[[ SUPPLIED RECORDS open ]]

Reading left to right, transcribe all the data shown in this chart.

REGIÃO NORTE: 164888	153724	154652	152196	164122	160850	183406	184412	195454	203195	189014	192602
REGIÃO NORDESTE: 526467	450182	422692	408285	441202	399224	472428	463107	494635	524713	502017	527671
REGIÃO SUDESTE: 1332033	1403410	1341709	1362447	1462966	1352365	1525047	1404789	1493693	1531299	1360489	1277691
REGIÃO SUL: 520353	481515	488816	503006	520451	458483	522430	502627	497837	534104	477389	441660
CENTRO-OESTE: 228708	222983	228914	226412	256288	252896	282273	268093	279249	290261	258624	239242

[[ SUPPLIED RECORDS closed ]]
[[ SUPPLIED RECORDS open ]]

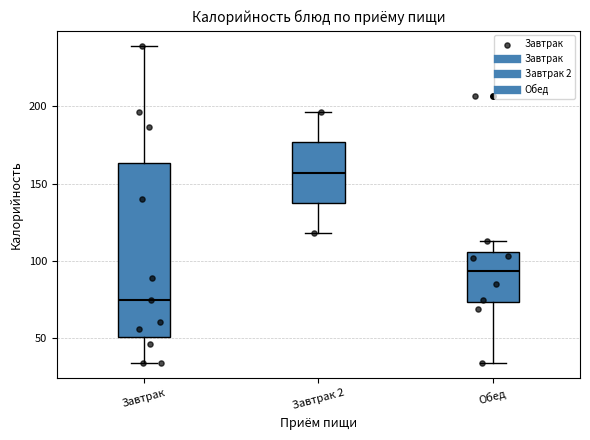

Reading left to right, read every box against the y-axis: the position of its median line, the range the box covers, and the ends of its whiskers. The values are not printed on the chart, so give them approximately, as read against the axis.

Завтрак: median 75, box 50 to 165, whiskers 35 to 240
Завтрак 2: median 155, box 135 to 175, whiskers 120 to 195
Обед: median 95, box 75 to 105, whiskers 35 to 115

[[ SUPPLIED RECORDS closed ]]
[[ SUPPLIED RECORDS open ]]

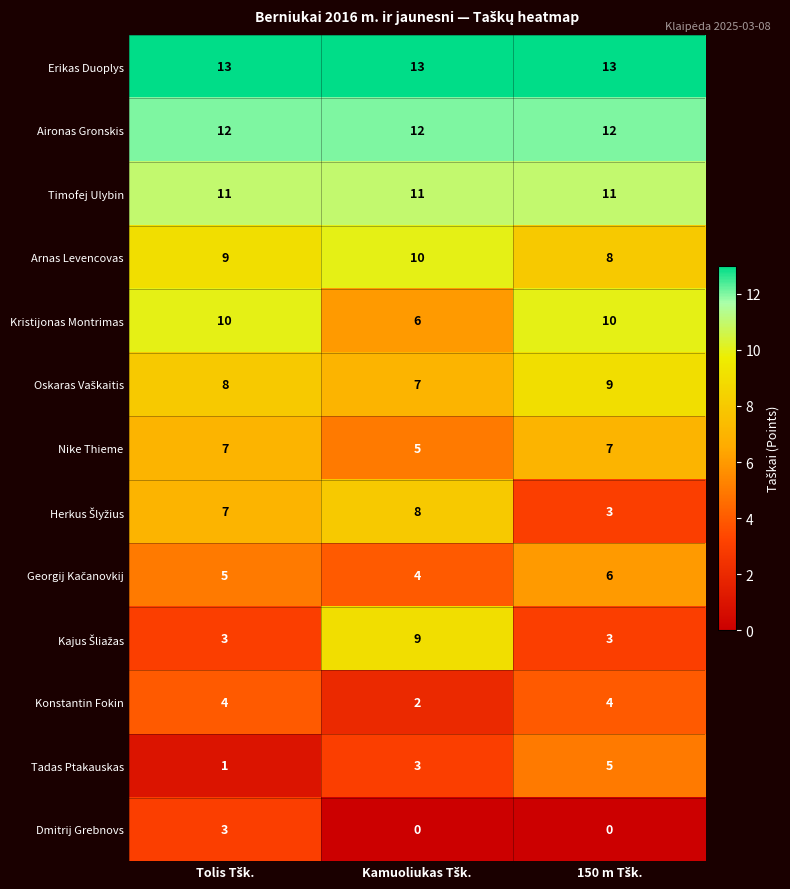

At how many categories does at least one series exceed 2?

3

[[ SUPPLIED RECORDS closed ]]

- _WHAT YOU SHOULD DO_: Format the part of the material that opens with the line containing "Завтрак: median 75, box" and closes with the line containing "Обед: median 95, box" as a numbered list, omitting any blank lines.

- _ANSWER BELOW_:
1. Завтрак: median 75, box 50 to 165, whiskers 35 to 240
2. Завтрак 2: median 155, box 135 to 175, whiskers 120 to 195
3. Обед: median 95, box 75 to 105, whiskers 35 to 115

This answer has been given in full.